RESEARCH ARTICLE
Analysis of the Local Sequences of Folding Sites in β Sandwich Proteins with Inter-Residue Average Distance Statistics
Yuko Ishizuka1, Takeshi Kikuchi*, 2
Article Information
Identifiers and Pagination:
Year: 2011Volume: 5
First Page: 59
Last Page: 68
Publisher ID: TOBIOIJ-5-59
DOI: 10.2174/1875036201105010059
Article History:
Received Date: 28/12/2010Revision Received Date: 21/02/2011
Acceptance Date: 08/03/2011
Electronic publication date: 20/04/2011
Collection year: 2011
open-access license: This is an open access article distributed under the terms of the Creative Commons Attribution 4.0 International Public License (CC-BY 4.0), a copy of which is available at: https://creativecommons.org/licenses/by/4.0/legalcode.
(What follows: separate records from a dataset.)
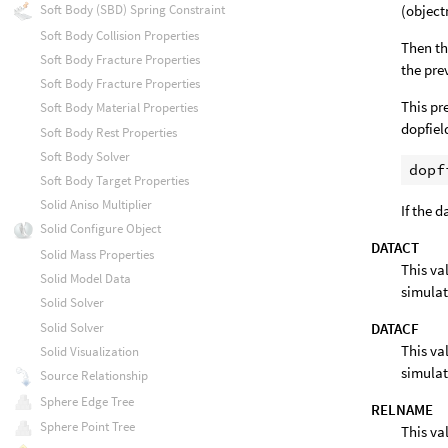
(objec
Soft Body (SBD) Spring Constraint
Soft Body Collision Properties
Then th
Soft Body Fracture Properties
the pre
Soft Body Fracture Properties
This pr
Soft Body Material Properties
dopfiel
Soft Body Rest Properties
Soft Body Solver
Soft Body Target Properties
Solid Aniso Multiplier
If the 
Solid Configure Object
DATACT
Solid Mass Properties
This va
Solid Model Data
simulat
Solid Solver
DATACF
Solid Solver
This va
Solid Visualization
simulat
Source Relationship
Sphere Edge Tree
RELNAME
Sphere Point Tree
This va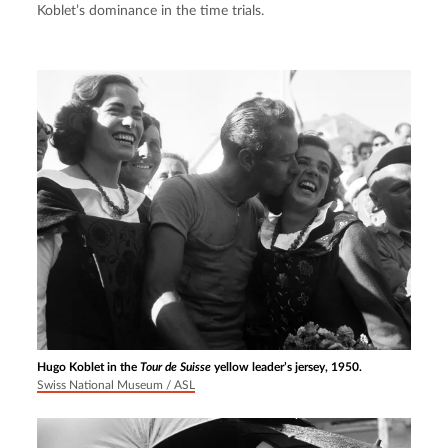
Koblet’s dominance in the time trials.
Hugo Koblet in the
Tour de Suisse
yellow leader’s jersey, 1950.
Swiss National Museum / ASL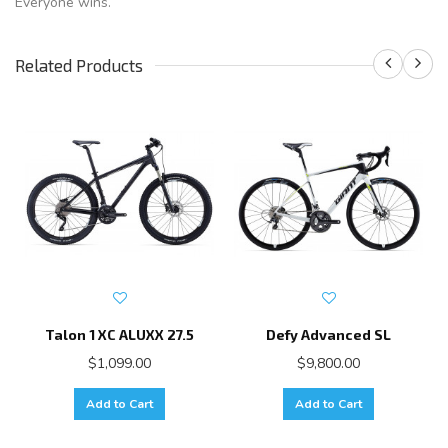
Everyone wins.
Related Products
Talon 1 XC ALUXX 27.5
Defy Advanced SL
$1,099.00
$9,800.00
Add to Cart
Add to Cart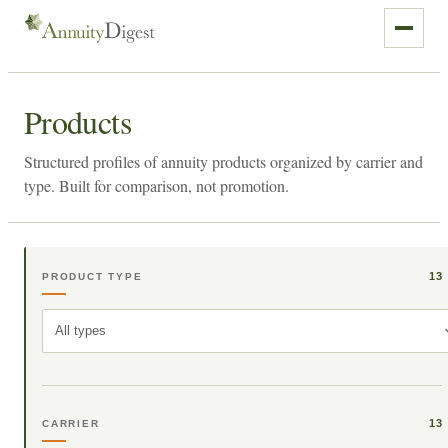
Products
Structured profiles of annuity products organized by carrier and
type. Built for comparison, not promotion.
13
PRODUCT TYPE
All types
13
CARRIER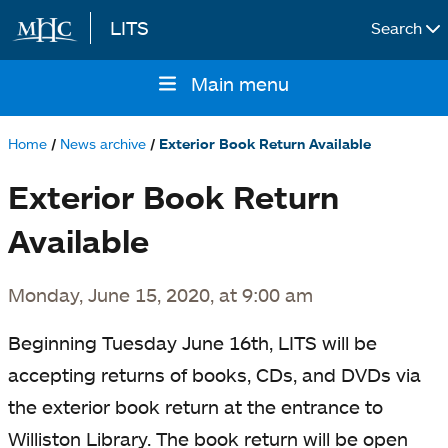
LITS
Search
Skip to main content
Main menu
Main
navigation
Home
News archive
Exterior Book Return Available
Breadcrumb
Exterior Book Return
Available
Monday, June 15, 2020, at 9:00 am
Beginning Tuesday June 16th, LITS will be
accepting returns of
books, CDs, and DVDs
via
the exterior book return at the entrance to
Williston Library. The book return will be open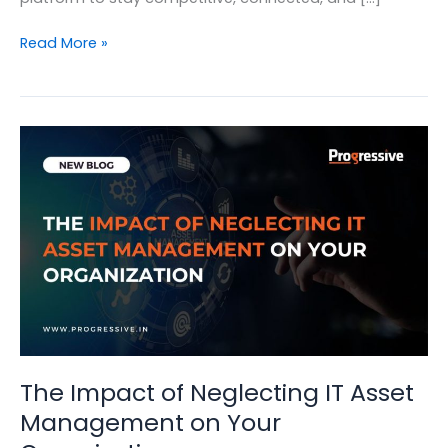
9
Read More »
Reasons:
Why
Does
Business
Needs
a
Complete
Digital
Workplace
Platform
The Impact of Neglecting IT Asset
Management on Your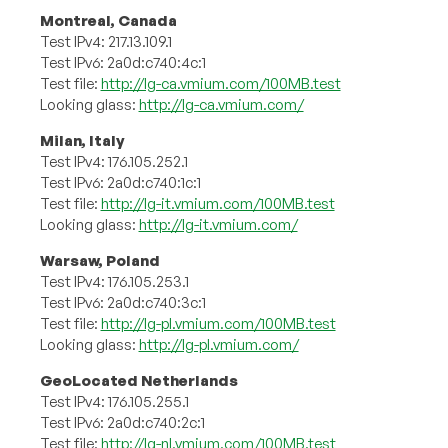
Montreal, Canada
Test IPv4: 217.13.109.1
Test IPv6: 2a0d:c740:4c:1
Test file:
http://lg-ca.vmium.com/100MB.test
Looking glass:
http://lg-ca.vmium.com/
Milan, Italy
Test IPv4: 176.105.252.1
Test IPv6: 2a0d:c740:1c:1
Test file:
http://lg-it.vmium.com/100MB.test
Looking glass:
http://lg-it.vmium.com/
Warsaw, Poland
Test IPv4: 176.105.253.1
Test IPv6: 2a0d:c740:3c:1
Test file:
http://lg-pl.vmium.com/100MB.test
Looking glass:
http://lg-pl.vmium.com/
GeoLocated Netherlands
Test IPv4: 176.105.255.1
Test IPv6: 2a0d:c740:2c:1
Test file:
http://lg-nl.vmium.com/100MB.test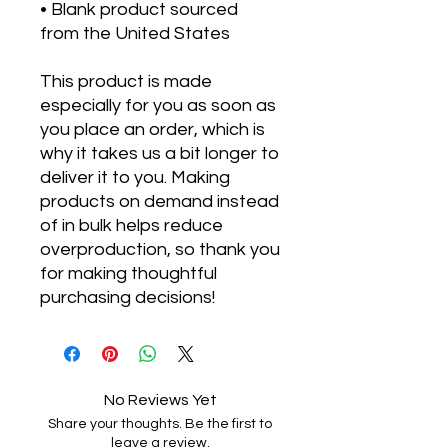
• Blank product sourced 
from the United States
This product is made 
especially for you as soon as 
you place an order, which is 
why it takes us a bit longer to 
deliver it to you. Making 
products on demand instead 
of in bulk helps reduce 
overproduction, so thank you 
for making thoughtful 
purchasing decisions!
No Reviews Yet
Share your thoughts. Be the first to
leave a review.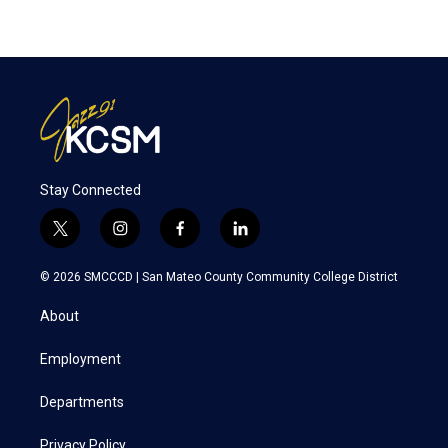
Stay Connected
t
i
f
l
w
n
a
i
i
s
c
n
© 2026 SMCCCD |
San Mateo County Community College District
t
t
e
k
t
a
b
e
About
e
g
o
d
r
r
o
i
a
k
n
Employment
m
Departments
Privacy Policy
This license permits unrestricted use, distribution, and reproduction in any medium, provided the original author and source are credited.
Abstract
The sequences of azurin and titin, β sandwich proteins, are analyzed based on inter-residue average distance statistics. A kind of predicted contact map based on inter-residue average distance statistics (Average Distance Map, ADM) is used to pinpoint regions of possible compact regions for two proteins. We compare predicted compact regions with the positions of the residues with experimental high Φ values for these proteins reported in the literature. The results reveal that the regions predicted by ADMs correspond to the positions of residues with the high Φ value. Furthermore, we perform random sampling of 3D conformations using these protein sequences with a potential derived from inter-residue average distance statistics. It is demonstrated that the residues with highest contact frequency during the simulations qualitatively correspond to the residues with the highest Φ values for these proteins. Importantly, analysis with inter-residue average distance statistics predicts the properties of folding processes of the β sandwich proteins starting from only sequence information.